The answer must be every line from the entries below that includes "vistieria".

[Saved data entries]
══════

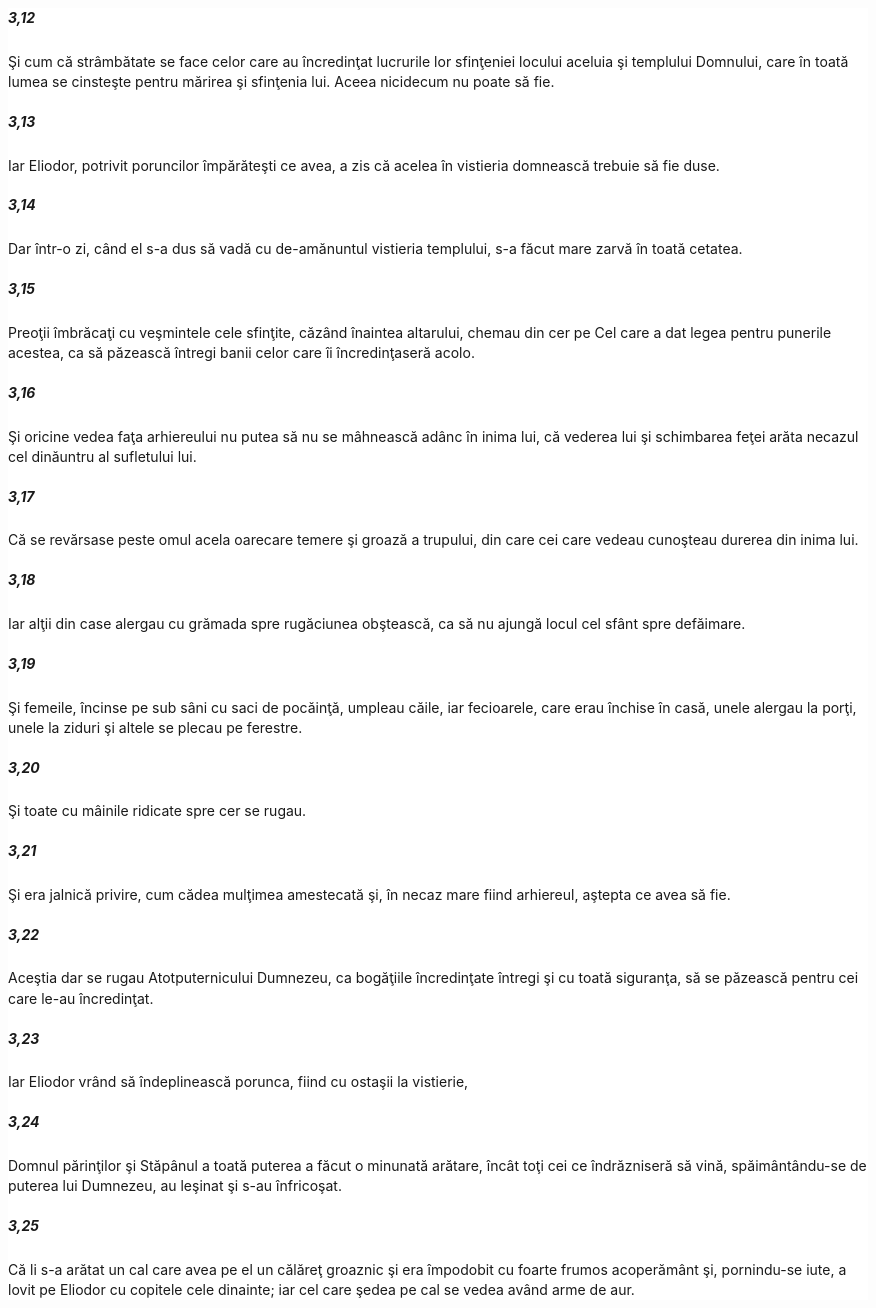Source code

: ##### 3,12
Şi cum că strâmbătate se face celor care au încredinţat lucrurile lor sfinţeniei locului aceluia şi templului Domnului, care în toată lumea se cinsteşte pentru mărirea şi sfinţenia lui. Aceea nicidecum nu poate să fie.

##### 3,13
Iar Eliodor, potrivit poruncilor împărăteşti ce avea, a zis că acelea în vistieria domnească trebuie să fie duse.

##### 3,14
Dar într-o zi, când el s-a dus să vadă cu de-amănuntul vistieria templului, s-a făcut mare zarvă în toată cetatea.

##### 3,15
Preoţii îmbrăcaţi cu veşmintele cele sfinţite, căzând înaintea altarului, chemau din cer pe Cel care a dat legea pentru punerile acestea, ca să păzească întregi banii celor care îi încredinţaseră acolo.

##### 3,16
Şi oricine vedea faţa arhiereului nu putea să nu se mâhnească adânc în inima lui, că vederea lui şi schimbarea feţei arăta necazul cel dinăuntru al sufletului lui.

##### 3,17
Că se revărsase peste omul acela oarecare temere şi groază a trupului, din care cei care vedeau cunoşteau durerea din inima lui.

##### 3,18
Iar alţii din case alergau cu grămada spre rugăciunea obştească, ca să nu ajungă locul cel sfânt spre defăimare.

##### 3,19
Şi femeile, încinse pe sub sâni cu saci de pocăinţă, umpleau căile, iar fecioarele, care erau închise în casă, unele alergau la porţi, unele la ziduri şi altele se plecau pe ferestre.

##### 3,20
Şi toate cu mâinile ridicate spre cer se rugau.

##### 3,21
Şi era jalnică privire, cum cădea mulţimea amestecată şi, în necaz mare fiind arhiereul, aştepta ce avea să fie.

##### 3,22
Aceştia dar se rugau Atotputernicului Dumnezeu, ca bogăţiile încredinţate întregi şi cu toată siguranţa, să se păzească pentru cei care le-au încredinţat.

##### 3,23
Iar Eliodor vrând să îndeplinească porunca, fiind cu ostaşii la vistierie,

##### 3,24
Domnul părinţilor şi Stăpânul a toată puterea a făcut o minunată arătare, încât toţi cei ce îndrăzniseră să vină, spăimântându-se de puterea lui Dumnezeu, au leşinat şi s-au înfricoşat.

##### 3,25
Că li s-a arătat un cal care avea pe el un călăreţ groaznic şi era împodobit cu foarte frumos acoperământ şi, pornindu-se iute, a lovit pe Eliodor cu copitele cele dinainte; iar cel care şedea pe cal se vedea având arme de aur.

══════

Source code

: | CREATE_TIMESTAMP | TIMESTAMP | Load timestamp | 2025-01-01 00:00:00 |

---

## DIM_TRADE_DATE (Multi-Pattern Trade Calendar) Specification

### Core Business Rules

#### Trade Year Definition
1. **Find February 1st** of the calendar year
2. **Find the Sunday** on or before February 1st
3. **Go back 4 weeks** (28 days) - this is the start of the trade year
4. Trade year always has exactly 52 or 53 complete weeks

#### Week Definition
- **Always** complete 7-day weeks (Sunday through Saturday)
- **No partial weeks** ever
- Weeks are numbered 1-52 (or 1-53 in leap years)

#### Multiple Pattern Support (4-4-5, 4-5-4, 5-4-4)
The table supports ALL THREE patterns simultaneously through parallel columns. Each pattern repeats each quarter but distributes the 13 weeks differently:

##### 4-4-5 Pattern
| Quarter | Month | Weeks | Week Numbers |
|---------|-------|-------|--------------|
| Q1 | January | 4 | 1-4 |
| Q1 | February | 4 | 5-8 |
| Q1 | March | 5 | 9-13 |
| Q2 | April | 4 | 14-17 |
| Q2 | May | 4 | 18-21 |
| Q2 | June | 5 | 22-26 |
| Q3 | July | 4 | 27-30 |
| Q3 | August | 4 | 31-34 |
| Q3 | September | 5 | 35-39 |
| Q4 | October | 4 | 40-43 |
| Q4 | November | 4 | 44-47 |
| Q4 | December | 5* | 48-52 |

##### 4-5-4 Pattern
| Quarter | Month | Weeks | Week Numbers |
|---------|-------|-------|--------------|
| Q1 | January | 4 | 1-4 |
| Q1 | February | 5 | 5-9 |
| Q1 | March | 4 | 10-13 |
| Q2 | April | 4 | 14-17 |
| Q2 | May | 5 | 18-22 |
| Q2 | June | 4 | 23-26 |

══════

- Task output -
Iar Eliodor, potrivit poruncilor împărăteşti ce avea, a zis că acelea în vistieria domnească trebuie să fie duse.
Dar într-o zi, când el s-a dus să vadă cu de-amănuntul vistieria templului, s-a făcut mare zarvă în toată cetatea.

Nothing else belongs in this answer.